Bläschke Verlag ISBN 3-7053-2199-4

Hugo Bonattis „Tal der Hässlichen“ ist eines der merkwürdigsten Bücher, die mir je begegnet sind. Es beschreibt die Reise durch ein Tal, aber es ist kein geographisches Buch. Es ist darin von seltsamen Talbewohnern die Rede, aber es ist kein ethnologisches Buch. Es werden sonderbare Riten und Kulthandlungen beschrieben, aber es ist kein religionswissenschaftliches Buch. Es ist randvoll von seelischen Erfahrungen, aber es ist kein psychologisches Buch. Es ist dies alles ebenso wenig, wie etwa Saint-Exupérys „Stadt in der Wüste“ ein geographisches, ethnologisches, religionsgeschichtliches oder psychologisches Werk ist. Und doch liegt in beiden Werken das Wesentliche all dieser Bereiche eingeschlossen, ist in den vielfältigen Kosmos eingegangen, der sich in ihnen und aus ihnen heraus offenbart.

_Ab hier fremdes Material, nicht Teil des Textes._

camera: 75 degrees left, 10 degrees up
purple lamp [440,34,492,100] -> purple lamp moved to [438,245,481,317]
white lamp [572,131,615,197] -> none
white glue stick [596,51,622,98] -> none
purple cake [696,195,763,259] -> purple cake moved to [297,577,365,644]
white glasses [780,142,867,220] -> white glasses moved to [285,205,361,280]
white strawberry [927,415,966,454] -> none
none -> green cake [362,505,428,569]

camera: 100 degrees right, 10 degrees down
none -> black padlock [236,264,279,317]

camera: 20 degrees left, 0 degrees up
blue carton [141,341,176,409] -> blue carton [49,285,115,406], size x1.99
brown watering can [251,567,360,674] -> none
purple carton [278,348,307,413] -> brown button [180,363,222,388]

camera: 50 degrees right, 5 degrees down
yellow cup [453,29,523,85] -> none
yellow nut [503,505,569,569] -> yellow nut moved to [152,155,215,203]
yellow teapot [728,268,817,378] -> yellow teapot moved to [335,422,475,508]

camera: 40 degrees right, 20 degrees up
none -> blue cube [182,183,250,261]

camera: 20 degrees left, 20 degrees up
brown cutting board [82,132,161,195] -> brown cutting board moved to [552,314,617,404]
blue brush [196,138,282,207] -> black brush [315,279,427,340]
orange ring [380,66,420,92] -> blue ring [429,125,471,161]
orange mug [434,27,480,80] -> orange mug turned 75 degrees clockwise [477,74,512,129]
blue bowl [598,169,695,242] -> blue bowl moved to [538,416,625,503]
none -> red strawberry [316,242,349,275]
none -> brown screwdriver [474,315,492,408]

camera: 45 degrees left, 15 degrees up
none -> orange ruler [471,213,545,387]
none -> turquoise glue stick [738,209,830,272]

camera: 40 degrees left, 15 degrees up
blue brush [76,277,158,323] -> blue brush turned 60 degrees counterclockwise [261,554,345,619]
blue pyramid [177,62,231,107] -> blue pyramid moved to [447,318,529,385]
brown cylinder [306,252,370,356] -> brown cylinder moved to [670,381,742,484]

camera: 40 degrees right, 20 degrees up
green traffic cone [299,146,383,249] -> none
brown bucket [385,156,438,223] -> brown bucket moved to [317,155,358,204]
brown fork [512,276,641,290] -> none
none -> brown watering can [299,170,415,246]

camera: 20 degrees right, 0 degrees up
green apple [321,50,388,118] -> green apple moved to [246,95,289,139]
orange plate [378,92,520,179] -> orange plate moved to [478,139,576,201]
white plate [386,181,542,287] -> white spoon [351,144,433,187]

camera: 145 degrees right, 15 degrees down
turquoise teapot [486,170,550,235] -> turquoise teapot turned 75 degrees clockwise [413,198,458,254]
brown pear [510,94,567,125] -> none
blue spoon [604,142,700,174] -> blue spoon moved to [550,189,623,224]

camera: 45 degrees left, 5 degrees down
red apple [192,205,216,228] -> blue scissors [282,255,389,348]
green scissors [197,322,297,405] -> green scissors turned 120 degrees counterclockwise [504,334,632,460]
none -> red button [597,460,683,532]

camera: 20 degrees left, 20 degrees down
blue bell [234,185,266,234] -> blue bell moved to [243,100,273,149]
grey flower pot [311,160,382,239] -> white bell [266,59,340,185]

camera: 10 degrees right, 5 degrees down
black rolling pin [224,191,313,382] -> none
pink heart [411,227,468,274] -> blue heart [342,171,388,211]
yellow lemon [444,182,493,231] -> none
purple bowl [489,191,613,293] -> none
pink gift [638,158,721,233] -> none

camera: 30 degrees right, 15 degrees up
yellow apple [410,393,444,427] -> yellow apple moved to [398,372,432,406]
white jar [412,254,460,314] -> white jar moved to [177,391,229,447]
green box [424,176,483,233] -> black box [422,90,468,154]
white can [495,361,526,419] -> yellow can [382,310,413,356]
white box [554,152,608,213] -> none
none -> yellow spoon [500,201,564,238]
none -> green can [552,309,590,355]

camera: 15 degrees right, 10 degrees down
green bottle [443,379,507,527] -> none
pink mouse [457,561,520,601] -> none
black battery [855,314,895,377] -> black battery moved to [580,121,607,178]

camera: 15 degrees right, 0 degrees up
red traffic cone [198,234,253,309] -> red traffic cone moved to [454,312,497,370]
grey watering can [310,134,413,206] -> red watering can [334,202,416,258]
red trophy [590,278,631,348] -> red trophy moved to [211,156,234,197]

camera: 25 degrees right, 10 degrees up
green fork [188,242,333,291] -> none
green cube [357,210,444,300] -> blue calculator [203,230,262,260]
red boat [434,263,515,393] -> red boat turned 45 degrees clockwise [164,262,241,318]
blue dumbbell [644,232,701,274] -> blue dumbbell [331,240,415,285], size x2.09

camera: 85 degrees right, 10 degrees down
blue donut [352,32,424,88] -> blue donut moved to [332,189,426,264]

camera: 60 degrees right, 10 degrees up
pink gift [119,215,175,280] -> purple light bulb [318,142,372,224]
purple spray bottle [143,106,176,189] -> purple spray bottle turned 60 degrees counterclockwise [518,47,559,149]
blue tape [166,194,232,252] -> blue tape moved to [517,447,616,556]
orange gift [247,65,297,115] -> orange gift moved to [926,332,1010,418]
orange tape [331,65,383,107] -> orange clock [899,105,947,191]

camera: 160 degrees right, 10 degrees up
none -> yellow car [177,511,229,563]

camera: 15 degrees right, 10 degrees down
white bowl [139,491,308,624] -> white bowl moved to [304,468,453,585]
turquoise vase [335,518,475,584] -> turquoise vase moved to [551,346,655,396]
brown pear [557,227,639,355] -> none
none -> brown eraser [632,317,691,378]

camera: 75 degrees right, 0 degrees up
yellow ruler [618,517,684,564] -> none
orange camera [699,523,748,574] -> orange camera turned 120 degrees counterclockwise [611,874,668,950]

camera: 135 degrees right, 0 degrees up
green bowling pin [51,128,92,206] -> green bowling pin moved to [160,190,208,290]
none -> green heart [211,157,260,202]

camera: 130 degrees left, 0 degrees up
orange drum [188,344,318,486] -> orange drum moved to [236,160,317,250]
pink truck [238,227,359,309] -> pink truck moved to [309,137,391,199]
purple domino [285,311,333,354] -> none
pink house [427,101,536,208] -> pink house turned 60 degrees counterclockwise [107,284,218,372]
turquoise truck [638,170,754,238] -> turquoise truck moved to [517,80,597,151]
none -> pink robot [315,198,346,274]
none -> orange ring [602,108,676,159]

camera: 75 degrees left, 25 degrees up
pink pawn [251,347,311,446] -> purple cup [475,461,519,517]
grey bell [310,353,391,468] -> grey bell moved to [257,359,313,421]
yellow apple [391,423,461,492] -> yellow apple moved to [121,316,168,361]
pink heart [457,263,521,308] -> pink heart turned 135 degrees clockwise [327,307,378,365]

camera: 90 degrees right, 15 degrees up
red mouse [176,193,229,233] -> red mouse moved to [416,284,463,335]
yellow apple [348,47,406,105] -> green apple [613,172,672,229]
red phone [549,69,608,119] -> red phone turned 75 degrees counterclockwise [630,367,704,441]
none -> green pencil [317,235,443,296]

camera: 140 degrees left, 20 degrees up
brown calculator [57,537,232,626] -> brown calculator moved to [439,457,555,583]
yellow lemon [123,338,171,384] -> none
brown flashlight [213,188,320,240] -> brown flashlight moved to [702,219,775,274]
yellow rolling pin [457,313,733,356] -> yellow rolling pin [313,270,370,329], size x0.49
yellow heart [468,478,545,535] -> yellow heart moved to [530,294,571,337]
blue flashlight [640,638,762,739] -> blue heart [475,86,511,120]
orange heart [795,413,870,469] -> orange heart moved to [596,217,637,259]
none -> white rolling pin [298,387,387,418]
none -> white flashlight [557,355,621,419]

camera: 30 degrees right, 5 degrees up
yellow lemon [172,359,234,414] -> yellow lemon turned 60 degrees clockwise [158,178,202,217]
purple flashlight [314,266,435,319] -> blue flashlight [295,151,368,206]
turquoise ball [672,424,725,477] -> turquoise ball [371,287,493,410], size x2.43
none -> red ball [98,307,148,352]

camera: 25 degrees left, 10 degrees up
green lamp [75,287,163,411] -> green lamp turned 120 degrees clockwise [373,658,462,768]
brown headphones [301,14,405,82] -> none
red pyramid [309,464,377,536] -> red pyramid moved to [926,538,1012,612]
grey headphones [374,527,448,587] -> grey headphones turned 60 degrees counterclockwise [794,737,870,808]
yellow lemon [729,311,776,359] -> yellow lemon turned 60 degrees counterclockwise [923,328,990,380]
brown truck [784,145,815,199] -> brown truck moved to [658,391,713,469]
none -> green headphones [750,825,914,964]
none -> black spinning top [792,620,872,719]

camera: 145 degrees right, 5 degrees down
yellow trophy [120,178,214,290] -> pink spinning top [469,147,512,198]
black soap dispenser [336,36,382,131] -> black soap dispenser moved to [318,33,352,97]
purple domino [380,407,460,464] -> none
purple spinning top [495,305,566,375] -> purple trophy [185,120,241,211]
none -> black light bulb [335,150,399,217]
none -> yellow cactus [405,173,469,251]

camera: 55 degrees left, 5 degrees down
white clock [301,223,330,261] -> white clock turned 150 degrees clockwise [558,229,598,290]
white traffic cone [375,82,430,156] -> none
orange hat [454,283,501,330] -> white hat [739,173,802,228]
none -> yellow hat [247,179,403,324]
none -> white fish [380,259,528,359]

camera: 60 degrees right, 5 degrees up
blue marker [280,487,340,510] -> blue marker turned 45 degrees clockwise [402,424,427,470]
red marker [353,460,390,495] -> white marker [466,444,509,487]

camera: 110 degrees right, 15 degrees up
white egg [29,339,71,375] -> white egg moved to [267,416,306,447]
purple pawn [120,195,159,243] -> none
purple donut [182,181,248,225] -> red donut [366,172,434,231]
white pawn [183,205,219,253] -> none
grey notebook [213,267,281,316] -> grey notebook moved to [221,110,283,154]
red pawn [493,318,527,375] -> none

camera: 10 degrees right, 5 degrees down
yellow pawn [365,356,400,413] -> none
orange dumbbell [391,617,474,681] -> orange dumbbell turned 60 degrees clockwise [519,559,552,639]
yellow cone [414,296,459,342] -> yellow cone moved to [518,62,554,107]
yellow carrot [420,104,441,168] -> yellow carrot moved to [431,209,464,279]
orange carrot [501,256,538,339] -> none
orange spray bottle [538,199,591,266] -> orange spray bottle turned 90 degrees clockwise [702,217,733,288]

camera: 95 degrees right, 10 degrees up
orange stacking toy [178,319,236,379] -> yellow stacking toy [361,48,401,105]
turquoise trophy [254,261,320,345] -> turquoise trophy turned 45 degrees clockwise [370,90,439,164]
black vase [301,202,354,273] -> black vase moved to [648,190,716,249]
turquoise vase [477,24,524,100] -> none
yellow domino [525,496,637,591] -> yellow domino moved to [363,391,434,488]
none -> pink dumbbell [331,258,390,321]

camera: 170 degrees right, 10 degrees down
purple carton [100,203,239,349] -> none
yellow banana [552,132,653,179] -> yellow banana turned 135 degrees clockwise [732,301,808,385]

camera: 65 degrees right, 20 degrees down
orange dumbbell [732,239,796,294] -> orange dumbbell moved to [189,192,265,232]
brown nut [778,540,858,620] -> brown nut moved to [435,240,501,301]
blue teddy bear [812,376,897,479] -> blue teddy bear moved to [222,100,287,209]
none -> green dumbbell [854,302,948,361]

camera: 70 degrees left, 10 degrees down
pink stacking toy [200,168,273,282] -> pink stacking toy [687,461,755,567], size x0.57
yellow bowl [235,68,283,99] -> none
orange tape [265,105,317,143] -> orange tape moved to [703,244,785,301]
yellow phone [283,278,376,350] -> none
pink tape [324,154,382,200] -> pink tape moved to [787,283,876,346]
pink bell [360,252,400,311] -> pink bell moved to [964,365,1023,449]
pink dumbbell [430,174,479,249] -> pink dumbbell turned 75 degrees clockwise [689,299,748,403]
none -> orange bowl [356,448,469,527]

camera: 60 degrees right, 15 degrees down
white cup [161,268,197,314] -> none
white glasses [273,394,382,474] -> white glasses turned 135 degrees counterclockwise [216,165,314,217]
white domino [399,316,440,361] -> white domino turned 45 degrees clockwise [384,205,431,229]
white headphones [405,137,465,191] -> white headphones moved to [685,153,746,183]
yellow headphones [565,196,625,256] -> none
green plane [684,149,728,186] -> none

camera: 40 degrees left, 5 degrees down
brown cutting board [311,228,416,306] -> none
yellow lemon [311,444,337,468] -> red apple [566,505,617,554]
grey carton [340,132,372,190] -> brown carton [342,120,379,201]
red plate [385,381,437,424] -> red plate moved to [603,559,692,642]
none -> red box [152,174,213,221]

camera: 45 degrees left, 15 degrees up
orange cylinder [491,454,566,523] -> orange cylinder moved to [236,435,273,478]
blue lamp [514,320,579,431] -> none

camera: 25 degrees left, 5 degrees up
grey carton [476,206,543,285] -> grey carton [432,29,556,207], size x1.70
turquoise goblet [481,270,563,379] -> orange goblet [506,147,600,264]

Bonattis Buch ist das unentwegte Umkreisen einer verlorenen Mitte. Die Unwirklichkeit der Szenerie wird so zum Spiegelbild einer Wirklichkeit, der wir mit allen trügerischen Effekten unseres technischen Fortschritts ausweichen wollen, die Perlenkette der Kapitel zu einem fortschreitenden Psychogramm einer Seele, die ihren Standort wohl kennt, aber nicht mehr dessen Position bestimmen kann für die objektive Festlegung der geforderten Koordinaten – einer Seele, die hofft und zugleich fürchtet, ins eigene Fadenkreuz zu gelangen, im Brennpunkt der Selbsterkenntnis zu zerschmelzen, und diese Suche dennoch auf sich genommen hat in der Hoffnung, dem unbekannten Feuer standhalten zu können. Ein zutiefst metaphysisches Buch also, die literarische Tat eines einsamen Suchers, der zur totalen Kommunikation berufen ist.